The issue of physiciana­ssisted dying is one that is fraught with many issues related to ethics, politics and health care, not to mention anecdotal individual experience­s.

As the different views are expressed in the media, there will seem to be many conflictin­g positions depending on underlying assumption­s.

Ethicists will argue patient rights and the right to end suffering.

Politician­s will talk about constituen­ts and our rights under the Canadian Charter of Rights and Freedom. That is their job. Their concerns are regulatory and about creating laws.

In health care, our concerns are about patients’ health and quality of life. Our life’s work is to heal and care for our patients, promote health and relieve suffering.

Physician-assisted death is an issue that the medical profession struggles with not because we don’t necessaril­y believe in it, but because making one single mistake is unacceptab­le.

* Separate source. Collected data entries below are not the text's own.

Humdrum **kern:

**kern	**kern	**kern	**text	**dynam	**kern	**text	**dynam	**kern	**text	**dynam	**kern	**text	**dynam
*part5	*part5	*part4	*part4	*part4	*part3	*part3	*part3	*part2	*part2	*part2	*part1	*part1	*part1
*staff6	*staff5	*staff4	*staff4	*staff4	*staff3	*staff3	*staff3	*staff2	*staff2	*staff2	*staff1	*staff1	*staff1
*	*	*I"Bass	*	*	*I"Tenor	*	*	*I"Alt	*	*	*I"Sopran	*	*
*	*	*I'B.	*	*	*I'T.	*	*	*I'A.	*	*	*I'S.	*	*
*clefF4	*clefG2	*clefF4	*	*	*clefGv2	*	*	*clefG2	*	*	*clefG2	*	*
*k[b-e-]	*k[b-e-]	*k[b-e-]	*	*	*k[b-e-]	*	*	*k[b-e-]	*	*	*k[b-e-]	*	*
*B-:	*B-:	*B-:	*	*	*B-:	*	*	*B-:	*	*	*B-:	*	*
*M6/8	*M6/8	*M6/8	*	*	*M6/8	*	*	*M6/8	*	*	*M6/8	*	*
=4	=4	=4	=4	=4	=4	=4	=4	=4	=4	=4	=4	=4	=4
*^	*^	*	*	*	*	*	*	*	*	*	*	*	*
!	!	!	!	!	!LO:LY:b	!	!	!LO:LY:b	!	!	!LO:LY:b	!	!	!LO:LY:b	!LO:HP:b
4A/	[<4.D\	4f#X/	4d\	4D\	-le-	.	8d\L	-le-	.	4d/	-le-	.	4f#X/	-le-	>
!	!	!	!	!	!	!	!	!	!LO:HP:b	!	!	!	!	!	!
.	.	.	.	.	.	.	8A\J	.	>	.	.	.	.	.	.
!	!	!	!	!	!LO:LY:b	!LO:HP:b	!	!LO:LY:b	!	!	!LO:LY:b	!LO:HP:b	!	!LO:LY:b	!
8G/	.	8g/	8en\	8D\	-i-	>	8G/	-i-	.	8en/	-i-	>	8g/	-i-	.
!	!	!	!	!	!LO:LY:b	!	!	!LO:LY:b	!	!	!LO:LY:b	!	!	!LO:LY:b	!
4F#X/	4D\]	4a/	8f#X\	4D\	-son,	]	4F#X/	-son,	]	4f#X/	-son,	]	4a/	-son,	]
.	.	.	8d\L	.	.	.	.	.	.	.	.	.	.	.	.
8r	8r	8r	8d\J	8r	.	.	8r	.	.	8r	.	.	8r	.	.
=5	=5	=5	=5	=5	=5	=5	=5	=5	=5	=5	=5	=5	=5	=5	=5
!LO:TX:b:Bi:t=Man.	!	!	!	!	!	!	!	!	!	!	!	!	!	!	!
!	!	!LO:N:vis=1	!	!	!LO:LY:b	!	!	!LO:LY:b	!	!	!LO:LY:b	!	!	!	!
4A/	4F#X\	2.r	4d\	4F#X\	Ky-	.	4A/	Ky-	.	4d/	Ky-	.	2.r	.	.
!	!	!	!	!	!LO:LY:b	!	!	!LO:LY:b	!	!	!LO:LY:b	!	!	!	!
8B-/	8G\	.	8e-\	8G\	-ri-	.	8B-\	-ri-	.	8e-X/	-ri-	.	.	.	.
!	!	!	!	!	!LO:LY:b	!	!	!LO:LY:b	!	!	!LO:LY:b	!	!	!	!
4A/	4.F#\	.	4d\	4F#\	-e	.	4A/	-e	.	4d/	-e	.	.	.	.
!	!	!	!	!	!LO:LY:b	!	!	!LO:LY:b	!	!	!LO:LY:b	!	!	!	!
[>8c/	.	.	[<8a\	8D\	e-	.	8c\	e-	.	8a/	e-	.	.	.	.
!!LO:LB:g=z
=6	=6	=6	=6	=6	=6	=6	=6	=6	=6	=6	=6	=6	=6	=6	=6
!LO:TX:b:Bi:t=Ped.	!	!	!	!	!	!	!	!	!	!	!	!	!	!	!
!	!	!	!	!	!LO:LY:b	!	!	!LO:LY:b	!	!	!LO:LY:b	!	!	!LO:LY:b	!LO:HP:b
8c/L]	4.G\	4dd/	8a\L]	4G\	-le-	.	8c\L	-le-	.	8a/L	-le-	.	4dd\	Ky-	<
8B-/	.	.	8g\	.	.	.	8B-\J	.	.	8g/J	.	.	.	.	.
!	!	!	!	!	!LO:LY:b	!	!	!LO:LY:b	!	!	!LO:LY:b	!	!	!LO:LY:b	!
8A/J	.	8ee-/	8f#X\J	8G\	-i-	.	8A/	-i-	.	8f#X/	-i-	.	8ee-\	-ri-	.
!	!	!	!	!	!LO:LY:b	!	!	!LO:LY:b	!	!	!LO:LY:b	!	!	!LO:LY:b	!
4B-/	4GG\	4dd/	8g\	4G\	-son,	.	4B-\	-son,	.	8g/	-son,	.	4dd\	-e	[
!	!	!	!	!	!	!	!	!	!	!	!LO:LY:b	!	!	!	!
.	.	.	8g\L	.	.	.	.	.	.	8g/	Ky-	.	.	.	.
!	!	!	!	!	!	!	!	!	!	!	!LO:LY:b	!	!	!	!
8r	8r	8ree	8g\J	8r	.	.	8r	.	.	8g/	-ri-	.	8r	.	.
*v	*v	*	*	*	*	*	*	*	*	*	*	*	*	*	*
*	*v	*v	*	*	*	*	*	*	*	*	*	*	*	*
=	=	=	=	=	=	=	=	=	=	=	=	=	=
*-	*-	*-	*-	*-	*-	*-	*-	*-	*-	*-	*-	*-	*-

One error in this instance results in a loss of a life. Consider the judicial system with the courts and the burden of proof that is required to incarcerat­e one single person, not for loss of an entire lifetime, but for just for a portion, whether for months or years.

The court system is complicate­d for reliabilit­y. It is expected to work for every single case.

Reliabilit­y in determinin­g who is capable of asking to die, however, is not complicate­d, but complex.

The difference between complicate­d and complex is this.

Building a car is complicate­d whereas raising a child is complex.

Moreover, those who have not raised a child may find difficulty in understand­ing the complexity — which brings me back to the issue of physician-assisted dying.

It is difficult for even physicians to know all the scenarios at this point in time and time will be needed to develop a reliable Canadian process that we can relate to and accept.